# dividing head made at home Gingery design



## Loafy (Apr 30, 2011)

patterns for the dividing head the main parts of the frame is in the top right already cast and machined


the expensive part worm and worm wheel less than $90.00 shipped this is the only purchased part other than the nuts and bolts.


one of the molds for casting some of the parts


finished dividing head with dividing plates all of this was cast from aluminum then machined at home took just over 1 month to build.

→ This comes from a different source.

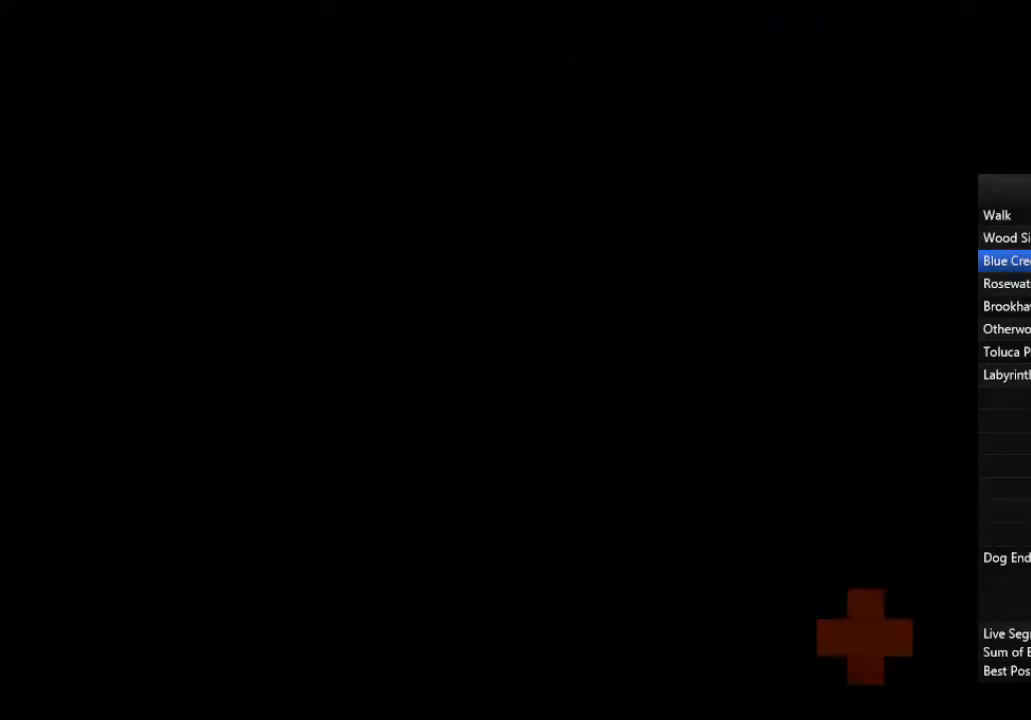
{"buttons": [], "left_stick": "down", "right_stick": "center", "events": [[33, "L1", "up"], [100, "L1", "down"], [167, "L1", "up"], [267, "L1", "down"], [333, "L1", "up"], [400, "L1", "down"], [500, "L1", "up"]]}
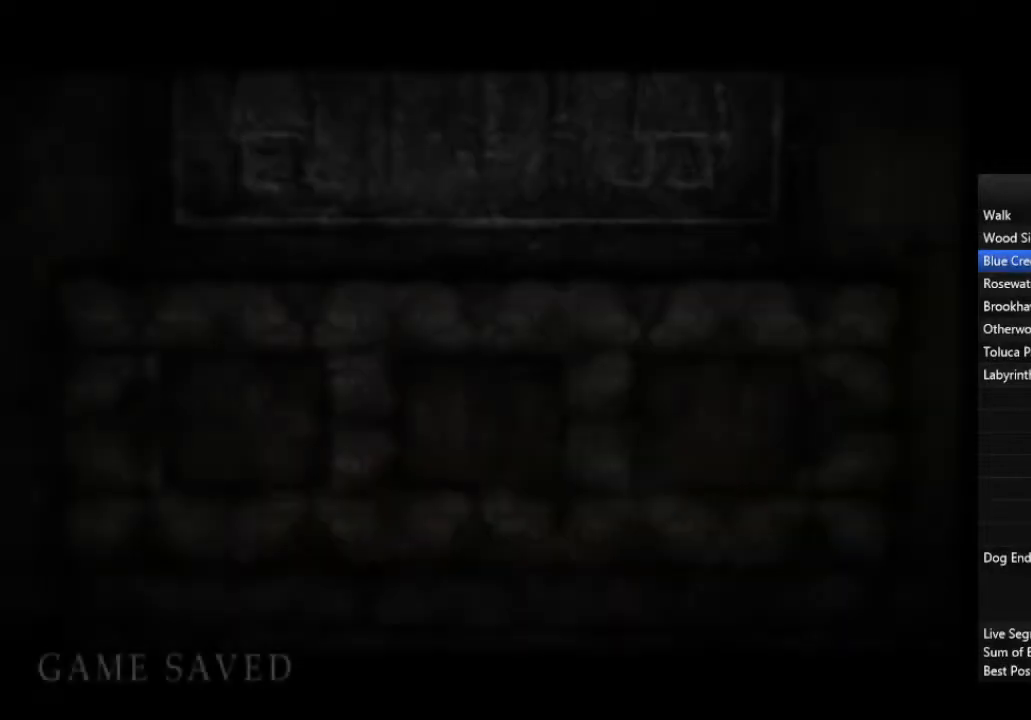
{"buttons": [], "left_stick": "down", "right_stick": "center", "events": [[67, "L1", "down"], [100, "CROSS", "down"], [133, "L1", "up"], [200, "CROSS", "up"], [233, "CROSS", "down"], [400, "CROSS", "up"], [467, "CROSS", "down"], [500, "CROSS", "up"]]}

I've made a few gears with this. may not be as accurate as a store bought one but I don't know, for home shop use I'm very pleased.
this is in book #6 The dividing head & deluxe accessories. build your own metal working shop from scrap by Dave Gingery
Hope you enjoy the photos.


----------



## Old Iron (May 1, 2011)

Another nice tool! where you already into casting or did you learn just to make these tools?

Paul


----------



## Pacer (May 1, 2011)

Did you have as much fun as I did drilling those "few" holes in the plates? I dont recall exactly but something like 600? I bought half dozen of Black &amp; Decker 1/8" 'bullet point' drill bits to help keep the drill point from 'wandering' on contact, and it seemed to help. I broke one bit with the resulting oblong hole and had maybe 2 other holes that wernt 'pretty' 

I _loved_ Dave Gingerys ideas and his way of presenting them on the written page, he kinda ruined me on reading other plans.


----------



## Loafy (May 1, 2011)

Oldiron
 I did casting with my Dad years ago. Last year is the first aluminum I've poured in 40 years. I've done lead and plastic casting on a small scale for parts for bicycles.

Pacer
I didn't mind the drilling of the almost 500 holes. I dipped the bit in wd-40 between each hole drilled. I didn't break one bit either. I did cut my finger on the indexing box knife blade. I then moved the blade lower to prevent any more carnage in the shop. It was just a small flesh wound so I walked it off.


----------



## Loafy (May 1, 2011)

Yes I still do castings. I going to cast a couple of blanks to make 2 gears for a friend. I'm also working on making a newer design or improvement on the speed reducer for my G0602 lathe.


----------